[ObjectsExtractionParams] INI file section
The [ObjectsExtractionParams]
INI file section controls how the Pdftools OCR Service extracts, filters, and detects various visual objects and text elements from scanned images.
Common settings
FastObjectsExtraction
Key | Type | Default |
---|---|---|
FastObjectsExtraction | Boolean | false |
If this property is set to true
, object extraction will speed up, but quality may deteriorate.
ProhibitColorImage
Key | Type | Default |
---|---|---|
ProhibitColorImage | Boolean | false |
If set to true
, the Pdftools OCR Service will use only a black-and-white plane during object extraction.
Detection quality for colored tables and images may be reduced.
Removing objects
RemoveGarbage
Key | Type | Default |
---|---|---|
RemoveGarbage | Boolean | false |
Specifies whether to remove “garbage” (for example, small dots below a certain size) from the image during object extraction.
RemoveTexture
Key | Type | Default |
---|---|---|
RemoveTexture | Boolean | true |
If set to true
, the Pdftools OCR Service removes background texture noise from a temporary image used for recognition.
The source image itself remains unchanged.
Detecting objects
DetectMatrixPrinter
Key | Type | Default |
---|---|---|
DetectMatrixPrinter | Boolean | true |
If this property is set to true
, text printed using a matrix printer is detected during objects extraction.
DetectPorousText
Key | Type | Default |
---|---|---|
DetectPorousText | Boolean | true |
If set to true
, regions with porous text are detected during objects extraction.
DetectTextOnPictures
Key | Type | Default |
---|---|---|
DetectTextOnPictures | Boolean | false |
When this property is set to true
, the Pdftools OCR Service will detect all text on an image, including text embedded in pictures. The reading order is not changed, enabling full-text search later.

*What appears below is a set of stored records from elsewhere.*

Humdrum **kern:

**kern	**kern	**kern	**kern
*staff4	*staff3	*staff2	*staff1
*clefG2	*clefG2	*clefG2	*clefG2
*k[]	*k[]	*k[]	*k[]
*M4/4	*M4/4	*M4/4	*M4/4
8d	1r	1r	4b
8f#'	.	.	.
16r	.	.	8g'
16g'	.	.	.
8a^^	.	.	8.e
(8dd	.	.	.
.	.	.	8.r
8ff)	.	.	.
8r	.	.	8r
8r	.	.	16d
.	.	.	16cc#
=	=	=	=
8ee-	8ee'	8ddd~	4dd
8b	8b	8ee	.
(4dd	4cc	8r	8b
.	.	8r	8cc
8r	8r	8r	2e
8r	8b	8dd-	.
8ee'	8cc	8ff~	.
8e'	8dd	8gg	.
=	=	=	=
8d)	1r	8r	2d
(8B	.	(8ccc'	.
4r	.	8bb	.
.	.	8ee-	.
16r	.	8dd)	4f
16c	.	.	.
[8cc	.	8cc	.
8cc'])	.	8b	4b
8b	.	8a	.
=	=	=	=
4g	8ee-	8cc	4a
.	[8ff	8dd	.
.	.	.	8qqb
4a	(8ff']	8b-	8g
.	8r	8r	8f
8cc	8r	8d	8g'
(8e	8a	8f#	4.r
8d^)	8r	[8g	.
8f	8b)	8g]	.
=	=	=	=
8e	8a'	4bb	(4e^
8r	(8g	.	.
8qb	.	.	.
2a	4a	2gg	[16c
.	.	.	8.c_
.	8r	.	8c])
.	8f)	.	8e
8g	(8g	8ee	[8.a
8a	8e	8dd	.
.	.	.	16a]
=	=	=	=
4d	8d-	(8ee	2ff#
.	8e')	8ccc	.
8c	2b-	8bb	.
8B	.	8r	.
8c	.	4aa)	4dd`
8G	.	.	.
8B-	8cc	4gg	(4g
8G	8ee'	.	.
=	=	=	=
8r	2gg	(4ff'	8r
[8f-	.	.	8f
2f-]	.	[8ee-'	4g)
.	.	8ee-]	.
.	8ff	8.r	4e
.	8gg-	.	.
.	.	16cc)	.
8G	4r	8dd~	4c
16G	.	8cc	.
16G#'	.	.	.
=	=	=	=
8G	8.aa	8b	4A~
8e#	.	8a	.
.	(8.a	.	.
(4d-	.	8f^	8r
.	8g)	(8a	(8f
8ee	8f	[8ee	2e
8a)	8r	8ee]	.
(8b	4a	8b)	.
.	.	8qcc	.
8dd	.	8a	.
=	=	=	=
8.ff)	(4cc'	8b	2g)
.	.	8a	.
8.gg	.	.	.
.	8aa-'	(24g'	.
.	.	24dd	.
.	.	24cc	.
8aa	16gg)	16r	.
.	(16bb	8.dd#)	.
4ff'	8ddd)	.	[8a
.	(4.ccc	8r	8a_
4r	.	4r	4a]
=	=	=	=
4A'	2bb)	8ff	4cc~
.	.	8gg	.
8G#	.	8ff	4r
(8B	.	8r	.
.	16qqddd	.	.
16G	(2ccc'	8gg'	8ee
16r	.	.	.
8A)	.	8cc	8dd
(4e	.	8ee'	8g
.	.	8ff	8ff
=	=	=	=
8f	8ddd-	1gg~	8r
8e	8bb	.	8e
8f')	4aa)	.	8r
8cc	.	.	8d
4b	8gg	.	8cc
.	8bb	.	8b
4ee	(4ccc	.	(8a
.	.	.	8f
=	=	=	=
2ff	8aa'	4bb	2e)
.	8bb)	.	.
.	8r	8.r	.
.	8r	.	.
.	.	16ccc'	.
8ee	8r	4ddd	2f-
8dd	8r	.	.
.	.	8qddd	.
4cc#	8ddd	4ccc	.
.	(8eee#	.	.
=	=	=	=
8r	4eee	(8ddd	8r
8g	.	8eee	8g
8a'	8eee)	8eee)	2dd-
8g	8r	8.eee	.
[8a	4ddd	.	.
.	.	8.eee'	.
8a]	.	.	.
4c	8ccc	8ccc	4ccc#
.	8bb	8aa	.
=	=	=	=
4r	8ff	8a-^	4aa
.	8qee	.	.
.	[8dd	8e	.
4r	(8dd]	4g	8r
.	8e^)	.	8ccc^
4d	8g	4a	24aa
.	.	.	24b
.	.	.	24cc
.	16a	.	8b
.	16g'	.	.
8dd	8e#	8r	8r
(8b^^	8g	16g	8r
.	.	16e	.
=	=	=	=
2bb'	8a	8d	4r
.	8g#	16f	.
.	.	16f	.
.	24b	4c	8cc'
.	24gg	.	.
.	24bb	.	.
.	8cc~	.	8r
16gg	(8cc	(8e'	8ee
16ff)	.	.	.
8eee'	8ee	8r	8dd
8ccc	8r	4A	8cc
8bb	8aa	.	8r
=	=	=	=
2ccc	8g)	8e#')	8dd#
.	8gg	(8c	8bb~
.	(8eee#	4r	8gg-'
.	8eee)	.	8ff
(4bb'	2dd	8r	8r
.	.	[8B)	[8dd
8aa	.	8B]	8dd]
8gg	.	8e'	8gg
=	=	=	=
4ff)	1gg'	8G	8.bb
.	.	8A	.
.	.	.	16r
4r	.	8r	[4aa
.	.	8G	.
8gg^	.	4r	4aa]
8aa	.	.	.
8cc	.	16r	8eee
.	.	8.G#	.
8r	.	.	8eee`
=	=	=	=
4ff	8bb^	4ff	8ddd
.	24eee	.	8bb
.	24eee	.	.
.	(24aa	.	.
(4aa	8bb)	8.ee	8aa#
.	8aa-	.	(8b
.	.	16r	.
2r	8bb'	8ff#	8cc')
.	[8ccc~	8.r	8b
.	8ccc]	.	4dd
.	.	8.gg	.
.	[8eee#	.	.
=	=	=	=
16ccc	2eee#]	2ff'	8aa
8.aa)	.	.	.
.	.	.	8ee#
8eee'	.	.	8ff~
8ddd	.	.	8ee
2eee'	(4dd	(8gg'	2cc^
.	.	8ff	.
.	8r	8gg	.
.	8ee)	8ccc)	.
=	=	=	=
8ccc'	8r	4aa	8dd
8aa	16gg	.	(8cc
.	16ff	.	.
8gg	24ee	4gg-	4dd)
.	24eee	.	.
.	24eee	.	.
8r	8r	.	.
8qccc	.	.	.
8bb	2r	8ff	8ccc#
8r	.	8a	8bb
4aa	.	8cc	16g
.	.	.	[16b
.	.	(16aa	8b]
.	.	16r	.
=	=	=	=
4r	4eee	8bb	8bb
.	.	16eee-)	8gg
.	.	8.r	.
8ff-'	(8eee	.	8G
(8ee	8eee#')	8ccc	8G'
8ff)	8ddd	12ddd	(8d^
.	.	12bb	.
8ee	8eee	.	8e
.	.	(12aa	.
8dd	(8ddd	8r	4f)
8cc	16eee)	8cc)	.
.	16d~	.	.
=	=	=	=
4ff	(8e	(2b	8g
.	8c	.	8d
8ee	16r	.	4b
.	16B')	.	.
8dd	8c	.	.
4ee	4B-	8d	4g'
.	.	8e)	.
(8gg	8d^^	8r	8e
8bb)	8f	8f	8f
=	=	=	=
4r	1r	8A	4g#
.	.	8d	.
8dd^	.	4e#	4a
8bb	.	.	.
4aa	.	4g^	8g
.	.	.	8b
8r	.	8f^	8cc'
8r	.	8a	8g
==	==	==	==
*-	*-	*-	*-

EnableAggressiveTextExtraction
Key | Type | Default |
---|---|---|
EnableAggressiveTextExtraction | Boolean | false |
If set to true
, the Pdftools OCR Service will attempt to extract as much text as possible, even from low-quality images.
Recommended when the input contains degraded or faint text.
The EnableAggressiveTextExtraction
mode may lead to misinterpreting pictures as text or misordering horizontal text vertically.
ProhibitDottedSeparators
Key | Type | Default |
---|---|---|
ProhibitDottedSeparators | Boolean | false |
If this property is set to true
, Pdftools OCR Service presumes that the document does not contain dotted separators.
This can be useful if you’re certain the document lacks dotted separators or if some content is mistakenly identified as one.